A second, dumber lesson: the first version of the detector silently failed because I bounded a network probe with a timeout command that doesn’t exist on stock macOS. It’s a GNU coreutils tool; macOS doesn’t ship it. So the probe quietly returned nothing — command not found — and the detector read that empty result as “no interception detected,” producing a confident wrong answer.

That’s two bugs in one: a missing tool, and an empty result being misread as a meaningful one. The takeaway is to never assume a command exists across platforms — the lowest-common-denominator toolset is smaller than you think — and to make a missing signal distinguishable from a negative signal. “I couldn’t check” and “I checked and it’s false” must not collapse into the same branch, or your detector lies with total confidence.

A detector is only as honest as its failure modes

Pulling it together, the things that made the detector trustworthy weren’t the happy-path signals — they were the care around the dishonest ones:

  • Rank signals; let strong ones override weak ones. Decide on the best evidence, not the first.
  • Measure behavior, not configuration. The route traffic takes beats the address on an interface every time.
  • Distinguish “unknown” from “false.” A probe that couldn’t run is not evidence of absence — handle it as its own case.
  • Don’t assume your tools exist. Especially across operating systems; test what’s actually on the box.
  • Make the verdict legible. A -v mode that shows which signals fired turns “it guessed wrong” into “oh, that signal misfired, here’s why” — which is the difference between a detector you trust and one you second-guess.

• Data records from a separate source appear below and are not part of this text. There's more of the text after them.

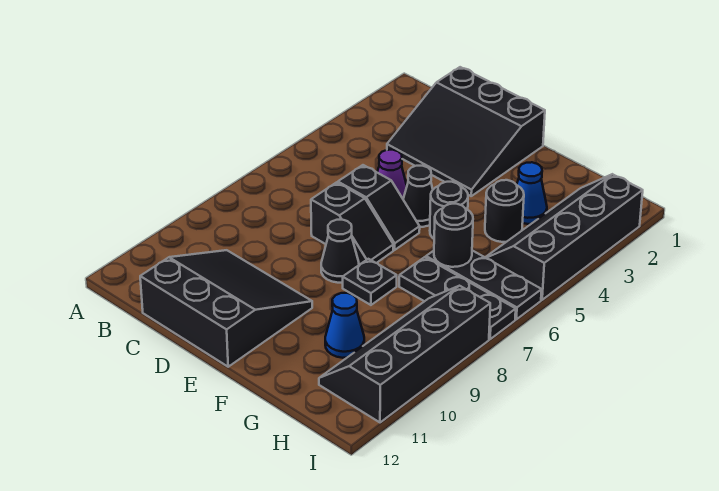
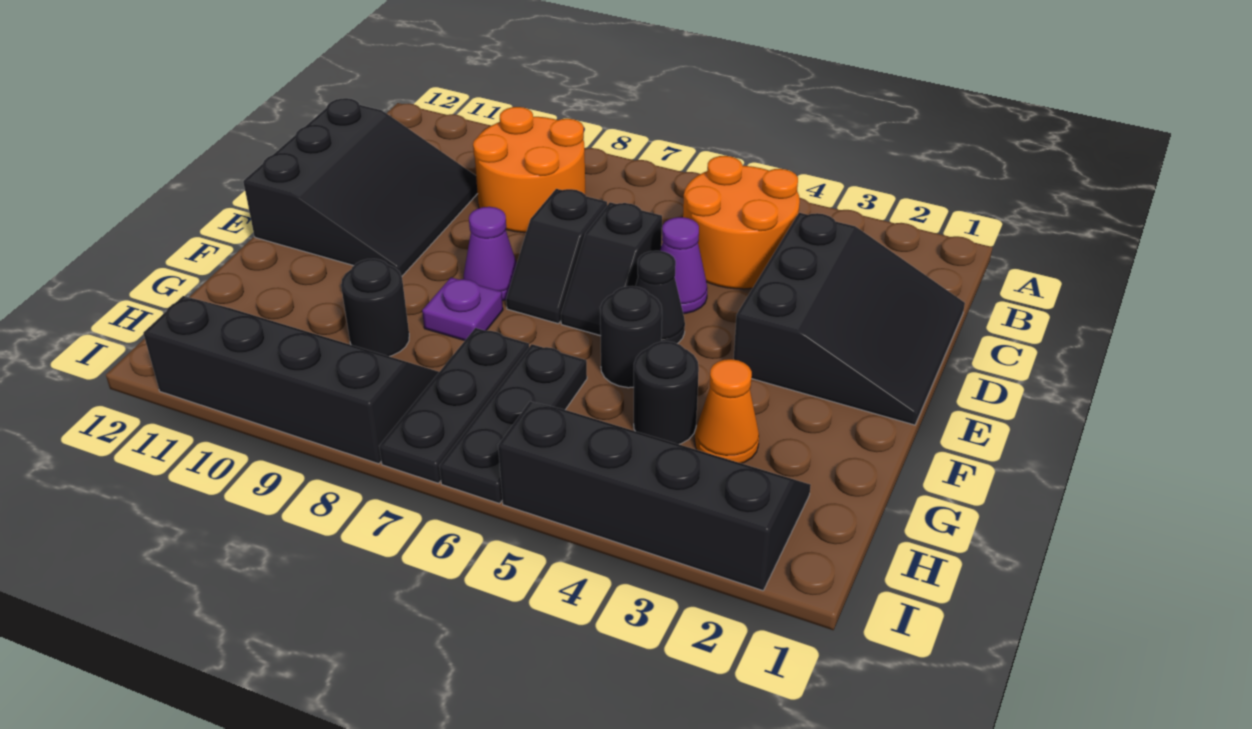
none -> orange 2x2 round brick [683,156,800,289]
none -> orange 2x2 round brick [473,107,586,233]
black 3x3 slope [387,67,545,196] -> black 3x3 slope turned to [734,213,965,425]
black 1x1 cone [321,220,359,283] -> purple 1x1 cone [464,207,517,301]
black 1x1 plate [343,259,397,305] -> purple 1x1 plate [422,278,503,341]
blue 1x1 cone [517,162,547,224] -> orange 1x1 cone [695,359,759,463]
black 1x1 round brick [434,204,473,267] -> black 1x1 round brick moved to [341,259,409,356]
blue 1x1 cone [325,293,364,358] -> none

It’s a small utility, but it taught a big habit: when correctness depends on context, build the thing that detects context, and spend your effort on the signals that lie. That’s the same instinct behind everything in the AI automation lab — let the tool act, but make it know the situation it’s acting in. If you’ve built environment detection that got fooled in an interesting way, I’d love to hear about it.